Leveraging terabytes of single cell data

Share this article

Yvan Saeys is a young professor at VIB-UGent. As the group leader of the department of Data Mining and Modeling for Biomedicine he focuses on developing computational models for single cell analysis. At the Janssen Pharmaceuticals – Flanders.Bio Partner day last month, he gave a talk on partnerships between academia and pharmaceutical companies from the perspective of his research.

How the collaboration with Janssen started

Saeys’ group started 4 years ago and participated in the FlowCap challenge, a competition where scientists have to develop modeling techniques to analyze flow cytometry data in an alternative way. They had to come up with a predictive model to forecast when a HIV patient would develop AIDS, based on flow cytometry data from a blood sample of a patient. Basically a high-throughput technique for single cell analysis. They presented their results at a flow cytometry conference in the US, where their research was picked up by  Janssen Pharmaceutica.

We can publish almost everything we want, while still preserving the interest of the company. You do have to be prepared to deliver, even as an academic partner. If not, then you have problem. You cannot be opportunistic and just take the money and run.

Don’t take the money and run

A collaboration between academia and industry is a win-win situation, as the strengths of both partners can be combined. By collaborating with academia, pharmaceutical companies gain access to basic research and the scientific rigor of intelligent minds, from students as well as professors. Furthermore, academic parties are usually not financially or organizationally able to set up their own large scale projects. Thanks to the collaboration with Janssen, Saeys’ lab gets access to tremendous amounts of cell data that it couldn’t produce by itself.

Of course, academia and pharmaceutical companies might have different interests in the long run. Whereas academic institutes want to publish their research as early as possible, pharmaceutical companies want to keep it secret as long as possible. According to Saeys, you have to find a middle ground: “We can publish almost everything we want, while still preserving the interest of the company. You do have to be prepared to deliver, even as an academic partner. If not, then you have problem. You cannot be opportunistic and just take the money and run.”

Machine learning thanks to terabytes of data

Saeys’ lab analyzes huge datasets of single cells. They analyze over one billion cells, exceeding tens of terabytes of data, using AI and predictive modeling techniques to come up with interesting answers that cannot be obtained with classical methods. They screen data of single cell images, segment them, and extract information. Then then they use machine learning techniques to come up with a computational model that allows for prediction of compound activity profiles.

Reprogramming the immune system

The Saeys group is also focused on understanding the dynamics of the immune system. His group is trying to generate single cell transcriptomics data to identify different cell populations present in a sample, including very rare cell types such as circulating tumor cells. Saeys concludes: “We want to get a better understanding of the different stages a cell goes through and which stages result in a cancer phenotype. The immune system is amazingly complex. If we can grasp how cells transition between states, we may have the potential to try and reprogram them.”

> [EXTRACTED INFORMATION]
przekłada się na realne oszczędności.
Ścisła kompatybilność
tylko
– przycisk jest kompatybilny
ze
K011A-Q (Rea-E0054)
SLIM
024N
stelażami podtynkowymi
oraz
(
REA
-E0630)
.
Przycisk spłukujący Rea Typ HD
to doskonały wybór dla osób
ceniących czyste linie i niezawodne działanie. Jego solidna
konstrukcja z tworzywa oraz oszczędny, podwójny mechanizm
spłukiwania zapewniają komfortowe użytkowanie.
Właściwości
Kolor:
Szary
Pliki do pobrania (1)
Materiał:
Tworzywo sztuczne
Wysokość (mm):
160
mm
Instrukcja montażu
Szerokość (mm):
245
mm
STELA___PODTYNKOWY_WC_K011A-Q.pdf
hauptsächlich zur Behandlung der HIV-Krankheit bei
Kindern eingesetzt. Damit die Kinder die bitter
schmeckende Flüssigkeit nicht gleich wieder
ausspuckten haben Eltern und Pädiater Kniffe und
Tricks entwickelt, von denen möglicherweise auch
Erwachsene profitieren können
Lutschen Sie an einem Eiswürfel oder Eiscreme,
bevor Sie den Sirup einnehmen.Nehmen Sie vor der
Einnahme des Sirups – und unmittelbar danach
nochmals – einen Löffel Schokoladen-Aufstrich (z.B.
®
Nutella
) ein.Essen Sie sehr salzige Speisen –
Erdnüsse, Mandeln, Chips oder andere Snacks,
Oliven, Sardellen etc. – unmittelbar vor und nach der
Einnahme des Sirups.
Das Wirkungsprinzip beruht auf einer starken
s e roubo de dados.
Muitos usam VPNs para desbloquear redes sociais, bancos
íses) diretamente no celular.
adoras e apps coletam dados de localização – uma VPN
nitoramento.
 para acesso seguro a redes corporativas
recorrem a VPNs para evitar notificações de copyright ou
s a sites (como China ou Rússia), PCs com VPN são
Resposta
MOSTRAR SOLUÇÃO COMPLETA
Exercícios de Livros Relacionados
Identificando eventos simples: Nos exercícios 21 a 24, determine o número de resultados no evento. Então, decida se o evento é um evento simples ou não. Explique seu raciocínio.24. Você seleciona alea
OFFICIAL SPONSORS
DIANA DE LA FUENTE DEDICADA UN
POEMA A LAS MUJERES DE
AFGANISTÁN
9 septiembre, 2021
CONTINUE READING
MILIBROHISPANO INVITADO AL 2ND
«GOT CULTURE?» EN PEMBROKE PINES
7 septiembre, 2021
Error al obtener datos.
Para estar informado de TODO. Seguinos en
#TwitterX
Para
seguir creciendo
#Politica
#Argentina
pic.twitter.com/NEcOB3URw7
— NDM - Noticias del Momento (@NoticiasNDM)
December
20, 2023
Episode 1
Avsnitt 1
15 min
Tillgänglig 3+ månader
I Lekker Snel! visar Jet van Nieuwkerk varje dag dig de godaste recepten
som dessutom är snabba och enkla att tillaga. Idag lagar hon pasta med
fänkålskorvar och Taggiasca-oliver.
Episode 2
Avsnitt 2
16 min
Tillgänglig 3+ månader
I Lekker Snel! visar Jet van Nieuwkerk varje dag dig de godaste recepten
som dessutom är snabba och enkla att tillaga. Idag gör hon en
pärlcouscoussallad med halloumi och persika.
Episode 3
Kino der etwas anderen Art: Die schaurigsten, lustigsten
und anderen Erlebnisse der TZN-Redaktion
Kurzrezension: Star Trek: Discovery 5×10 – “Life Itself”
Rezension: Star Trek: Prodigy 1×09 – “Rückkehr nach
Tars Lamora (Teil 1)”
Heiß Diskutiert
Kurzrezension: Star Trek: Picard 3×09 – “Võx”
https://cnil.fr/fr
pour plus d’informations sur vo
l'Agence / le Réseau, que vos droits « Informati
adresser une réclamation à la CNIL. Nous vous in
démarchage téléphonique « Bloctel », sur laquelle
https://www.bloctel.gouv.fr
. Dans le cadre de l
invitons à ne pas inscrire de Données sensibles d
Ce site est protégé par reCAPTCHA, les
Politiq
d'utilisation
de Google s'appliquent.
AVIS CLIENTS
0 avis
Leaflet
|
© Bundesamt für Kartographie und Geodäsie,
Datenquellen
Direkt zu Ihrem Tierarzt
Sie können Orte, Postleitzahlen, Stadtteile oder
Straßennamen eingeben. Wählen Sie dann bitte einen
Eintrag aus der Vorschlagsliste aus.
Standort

> [TASK SET]
1) Summarize the article on single cell data in two sentences.
2) Answer these questions using the article on single cell data.
(a) What did the FlowCap predictive model have to forecast?
(b) How many cells does Saeys' lab analyze?
(c) What very rare cell type is named as an example?
3) Retype the stretch of the article on single cell data from "A collaboration between" through "produce by itself.".
The listing was taken from a source other than the article.

> [SOLUTIONS IN ORDER]
1) Yvan Saeys, a VIB-UGent professor who develops computational models for single cell analysis, began working with Janssen Pharmaceutica after his group's FlowCap challenge results were presented at a US flow cytometry conference, and he sees such academia-industry partnerships as a win-win that requires academics to deliver. His lab uses AI and machine learning on over one billion cells to predict compound activity profiles, and it also studies the immune system's dynamics with the hope of one day reprogramming cells.

2)
(a) When an HIV patient would develop AIDS.
(b) Over one billion cells.
(c) Circulating tumor cells.

3)
A collaboration between academia and industry is a win-win situation, as the strengths of both partners can be combined. By collaborating with academia, pharmaceutical companies gain access to basic research and the scientific rigor of intelligent minds, from students as well as professors. Furthermore, academic parties are usually not financially or organizationally able to set up their own large scale projects. Thanks to the collaboration with Janssen, Saeys’ lab gets access to tremendous amounts of cell data that it couldn’t produce by itself.